Why the Aliens Are Not Here
Where Are the Aliens?
Here are a few reasons why the aliens aren’t here (yet). This list is by no means complete, so feel free to give your own reasons in the comments as to why the aliens haven't shown up.
Why We Haven't Had Contact with Aliens
- The universe has more aquatic worlds than ones with sizable land masses. We’re surrounded by ocean worlds populated by smart squid that will never leave their world, much less contact ours.
- They’re evolving in an environment that precludes ever leaving, such as any aliens developing under Europa’s icy shell or in the atmosphere of gas giants.
- The aliens drop by every few million years, and the last time they were here, cave people just looked like another species of walking chimps.
- They visited a couple times when the dinosaurs were running around and think the Cretaceous–Paleogene will take another billion years to recover from before it is worth visiting again.
- They sampled our biosphere eons ago and consider our world too toxic; they’ll never make contact for fear they’d spread oxygen spewing bacteria to other worlds.
- The aliens are waiting for our signal and are a million light years away. They’ll hear us – in a million years – if our signals are strong enough to still be heard over the interstellar noise.
- They’re listening for a sure sign of intelligent life, a signal on frequencies overshadowed by natural RF output from Jupiter or the Sun.
- The aliens were next door but died out a million years ago. We’ll never know they even existed unless we find their remains and can understand them. And that’s assuming they’re on a world we could actually visit.
- The aliens have a technological base that precludes space travel, such as a biological industrial base. They could build cities and civilization but not space ships.
- The aliens have too small of a population. They might be incredibly smart, but if they’re as concentrated in a small area as koalas, they’ll never leave their world and are unlikely to develop advanced technology.

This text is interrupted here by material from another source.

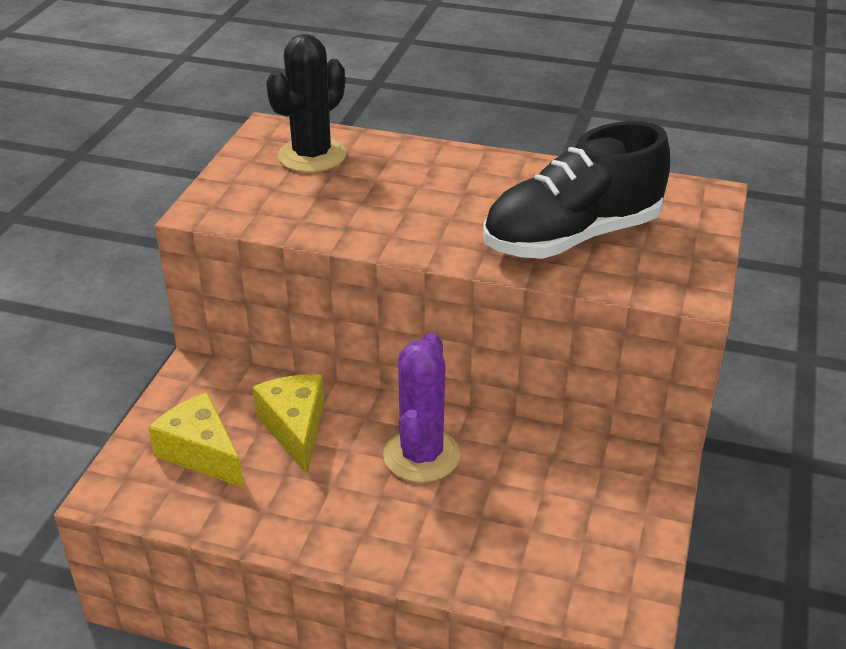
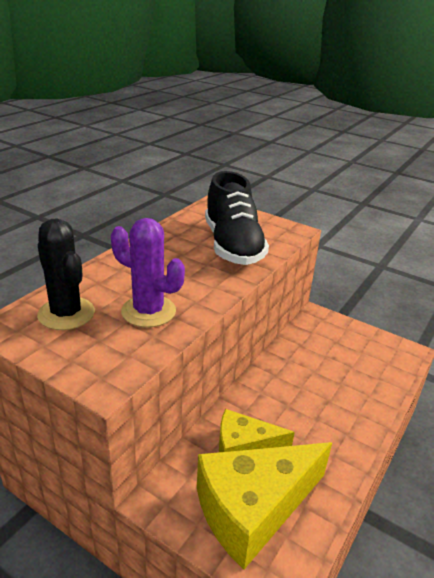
camera: 75 degrees left, 5 degrees down
yellow cheese [148,392,244,488] -> yellow cheese [197,442,332,569], size x1.69
purple cactus [383,332,460,483] -> purple cactus moved to [111,218,185,327]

- They are close enough to detect our signals but don’t care.
- We’re literally the wrong kind. They only consider hydrogen-breathers, reptiles or carbon dioxide breathers intelligent.
- They’re listening / watching for a type of signal we can’t or won’t ever produce. For example, they’ll only visit when they see our sun start to be surrounded by a Dyson sphere.
- Their biochemistries are so slow that we live in the fast lane. They’re running off liquid helium or methane, and we’re literally too fast to ever make contact with.
- They had technology and collapsed in an apocalyptic disaster; by the time they’re able to listen again, our civilization has collapsed.
- They send probes through planetary systems every so often but never land, much less make contact. Safer for everyone that way, and cheaper, too.
- That weird looking bug you ignored last week? That’s them tracking what we’re doing.
- All the action is around the galactic core. No one comes out to the boonies, the Galactic Rim, and the rare species that evolve here don’t develop interstellar travel because it takes too long to be worth it.
- Aliens did show up, seeded life, and left. That’s all they cared to do.
- There are no other advanced species. The Great Filter is the once in our planet’s history accident that created complex cellular life. The rest of the galaxy has only single celled goo.
- They know we’re here but won’t show up until it is proven necessary to wipe out the competition.
- Their interdimensional portals weren’t recognized by early people beyond a mention in religious literature, and we’ve missed our only opportunity for the next 20,000 years.
- They saw our reality TV shows and decided there is no intelligent life here.